[Opening Supplied data section]

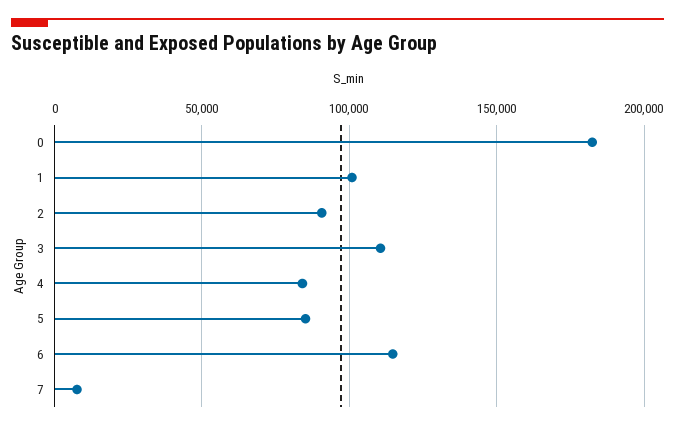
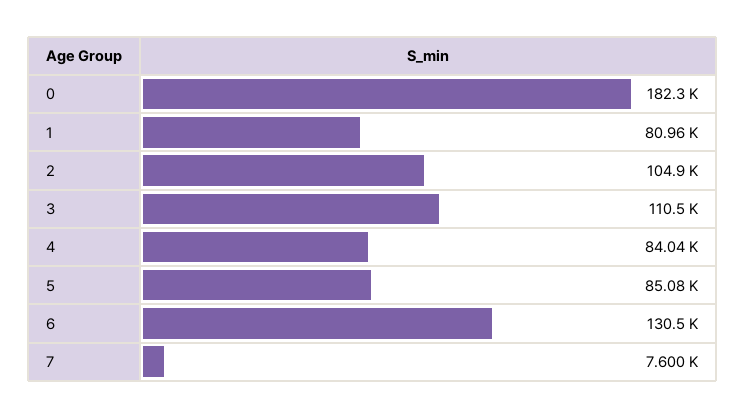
1: 100000 -> 80960
2: 90000 -> 104900
6: 115000 -> 130500

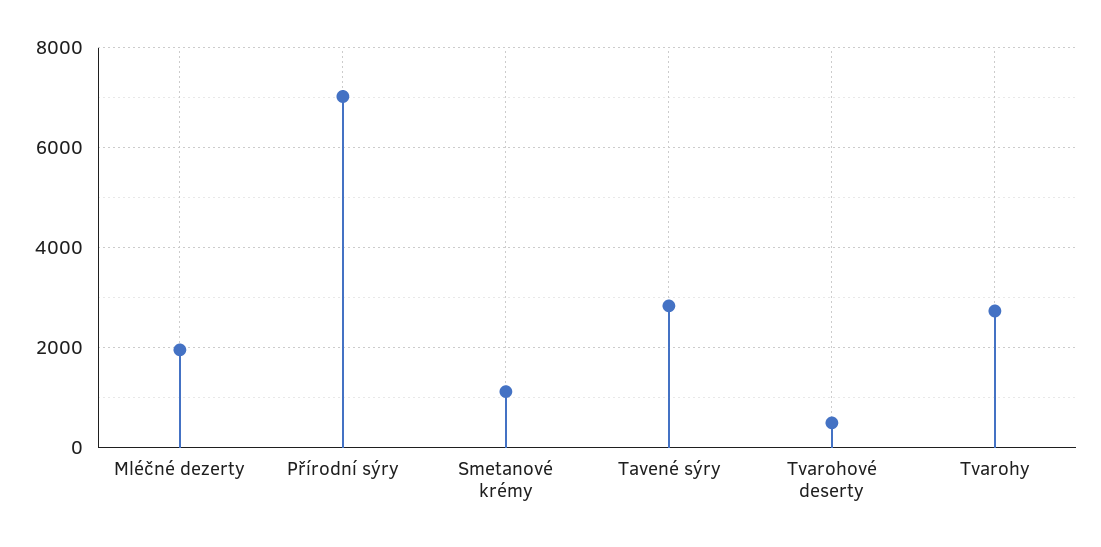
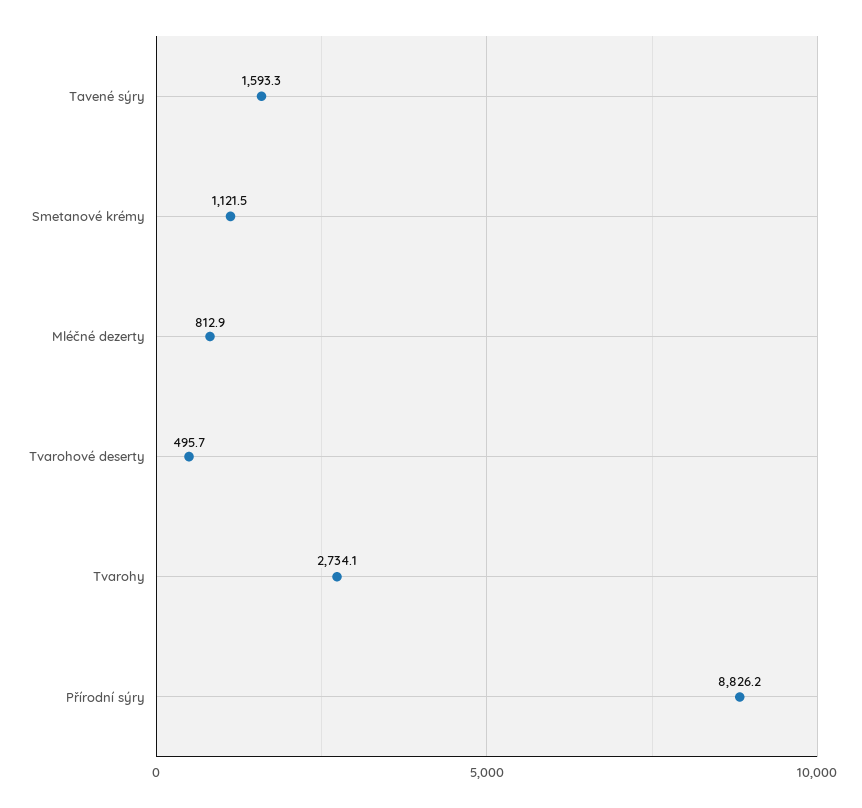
Mléčné dezerty: 2000 -> 812.9
Přírodní sýry: 7000 -> 8826.2
Tavené sýry: 2800 -> 1593.3

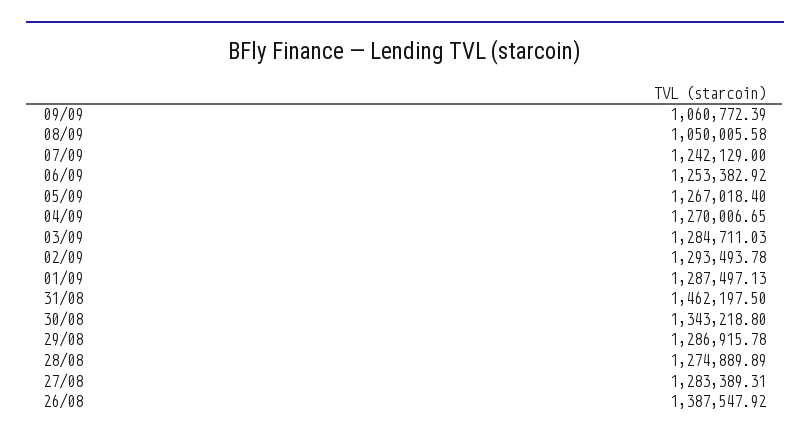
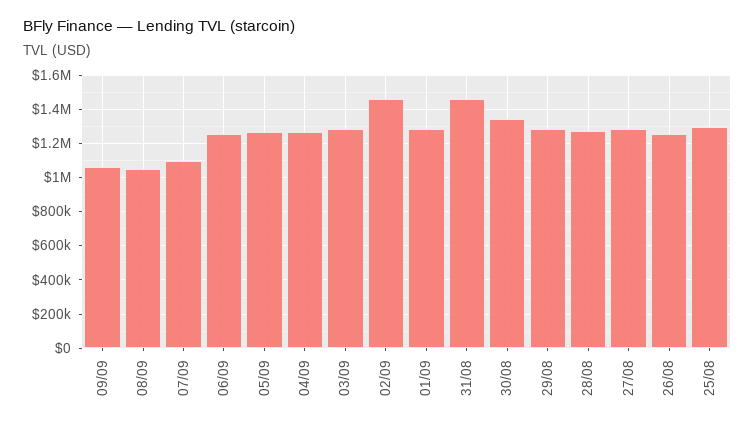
07/09: 1242129 -> 1100000
02/09: 1293493.78 -> 1450000
26/08: 1387547.92 -> 1250000
25/08: none -> 1300000

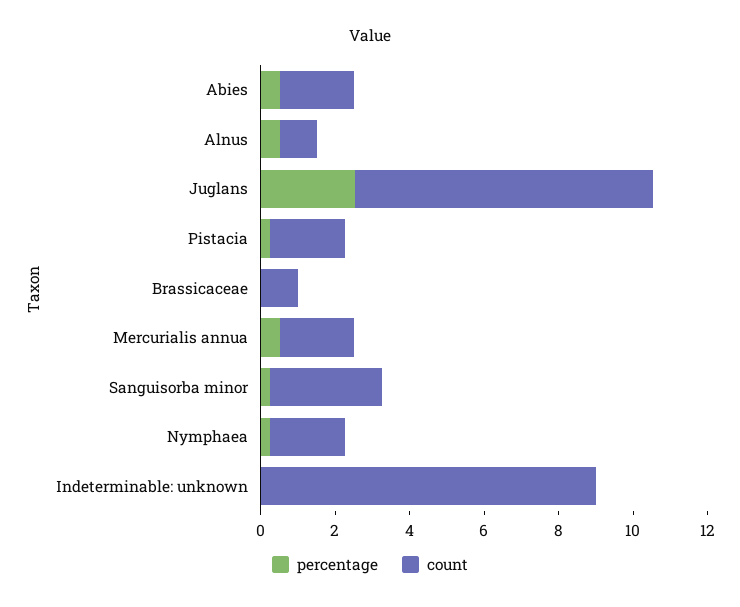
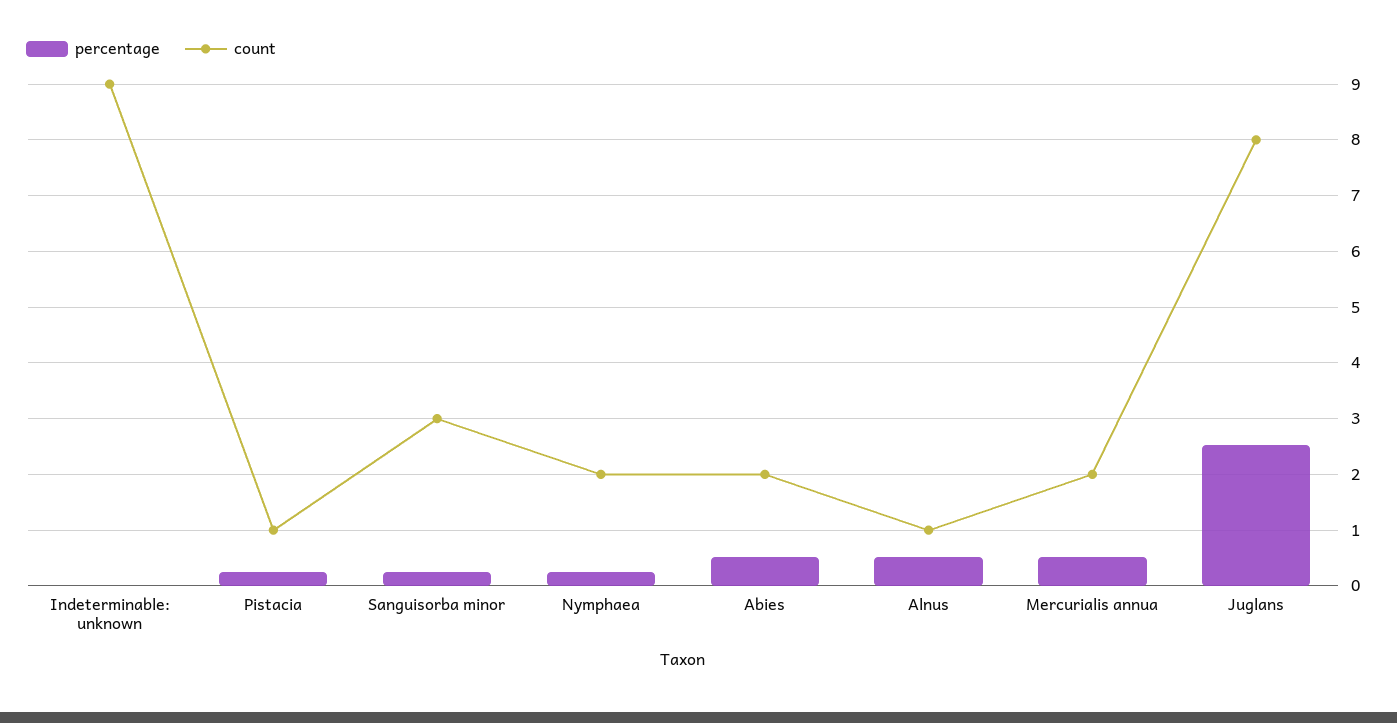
count, Pistacia: 2 -> 1
percentage, Brassicaceae: 0 -> none
count, Brassicaceae: 1 -> none

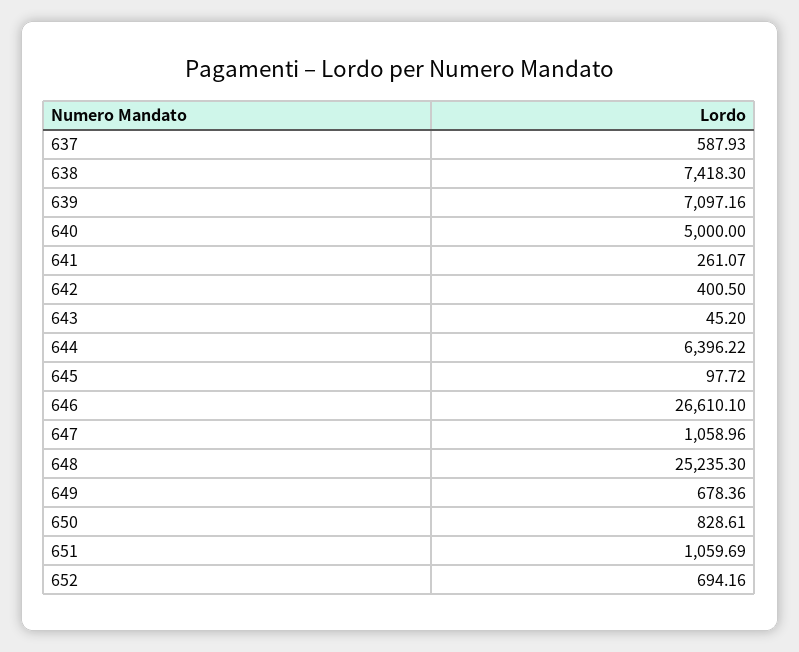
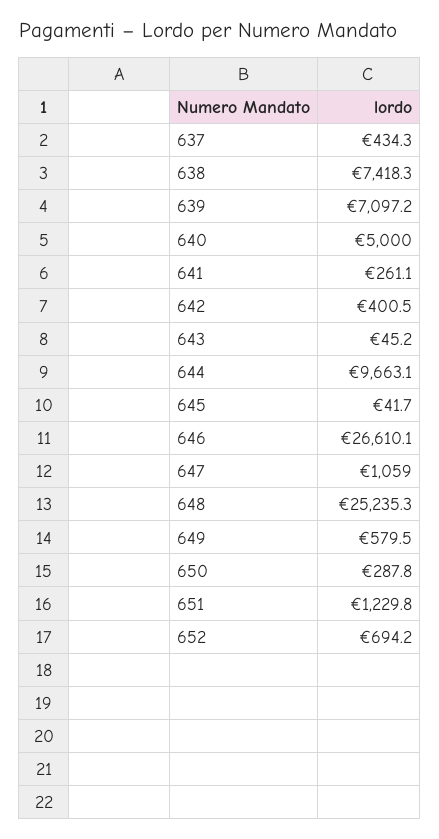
637: 587.93 -> 434.3
644: 6396.22 -> 9663.1
645: 97.72 -> 41.7
649: 678.36 -> 579.5
650: 828.61 -> 287.8
651: 1059.69 -> 1229.8

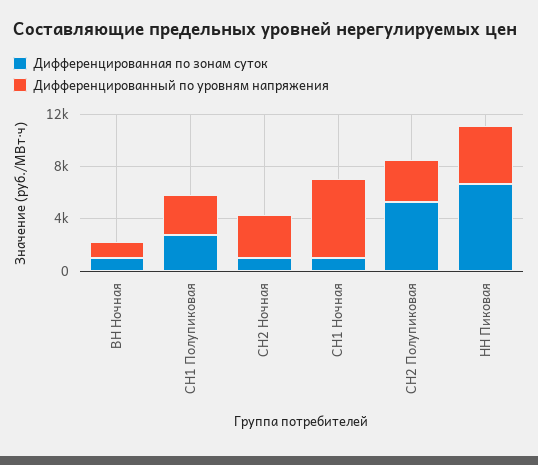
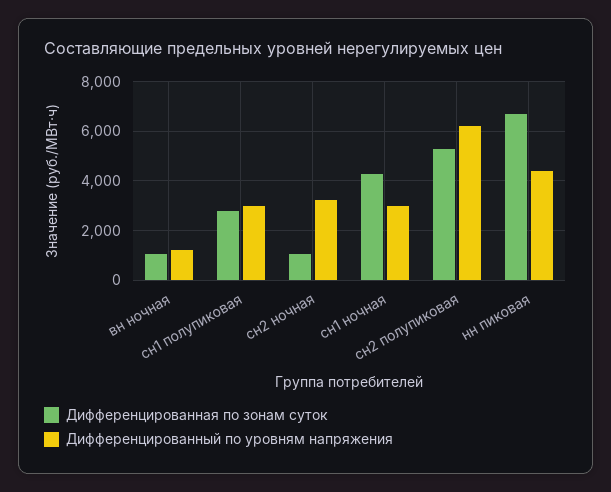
Дифференцированная по зонам суток, СН1 Ночная: 1000 -> 4250
Дифференцированный по уровням напряжения, СН1 Ночная: 6000 -> 3000
Дифференцированный по уровням напряжения, СН2 Полупиковая: 3000 -> 6250

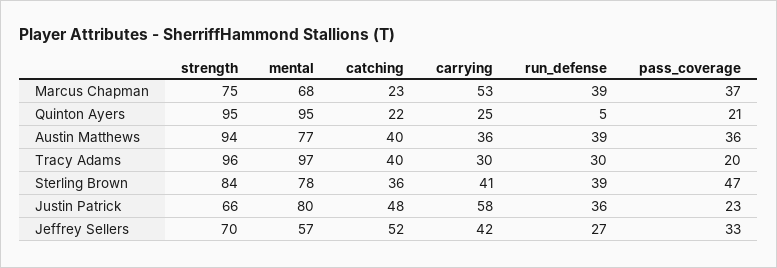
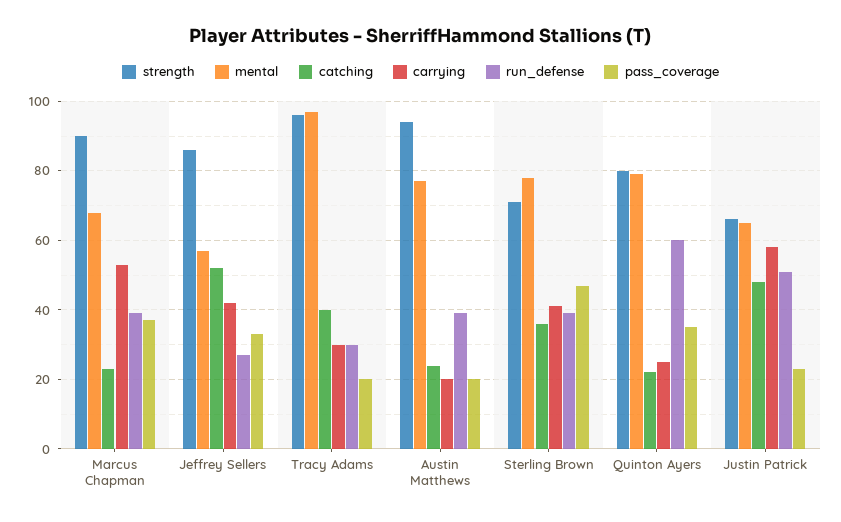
strength, Marcus Chapman: 75 -> 90
strength, Quinton Ayers: 95 -> 80
mental, Quinton Ayers: 95 -> 80
run_defense, Quinton Ayers: 5 -> 60
pass_coverage, Quinton Ayers: 21 -> 35
catching, Austin Matthews: 40 -> 25
carrying, Austin Matthews: 36 -> 20
pass_coverage, Austin Matthews: 36 -> 20
strength, Sterling Brown: 84 -> 70
mental, Justin Patrick: 80 -> 65
run_defense, Justin Patrick: 36 -> 50
strength, Jeffrey Sellers: 70 -> 85

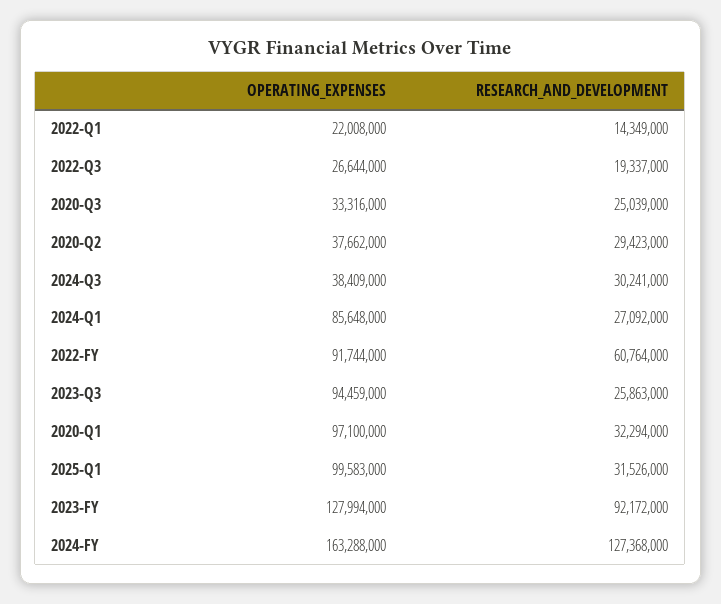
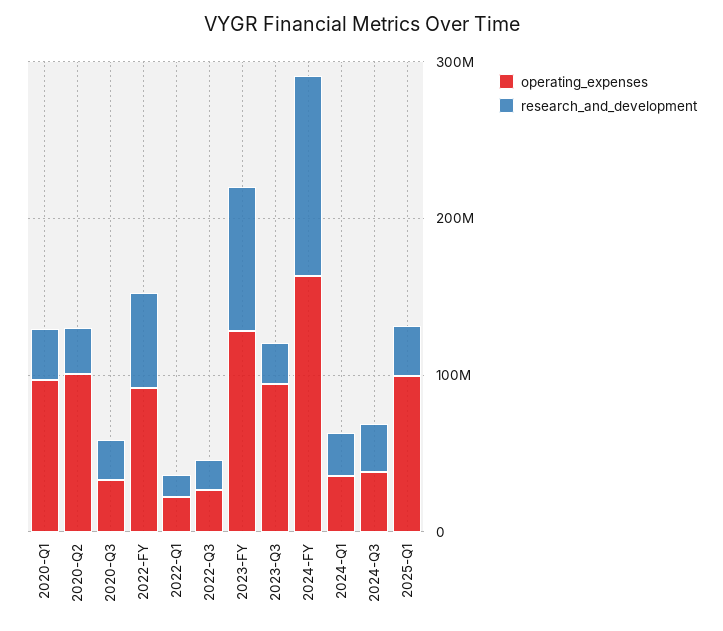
OPERATING_EXPENSES, 2020-Q2: 37662000 -> 100000000
OPERATING_EXPENSES, 2024-Q1: 85648000 -> 40000000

[Closing Supplied data section]

*Task statement*. Go through the entries above and count the lines containing "уровням". Give the number only.

*Finished task*. 2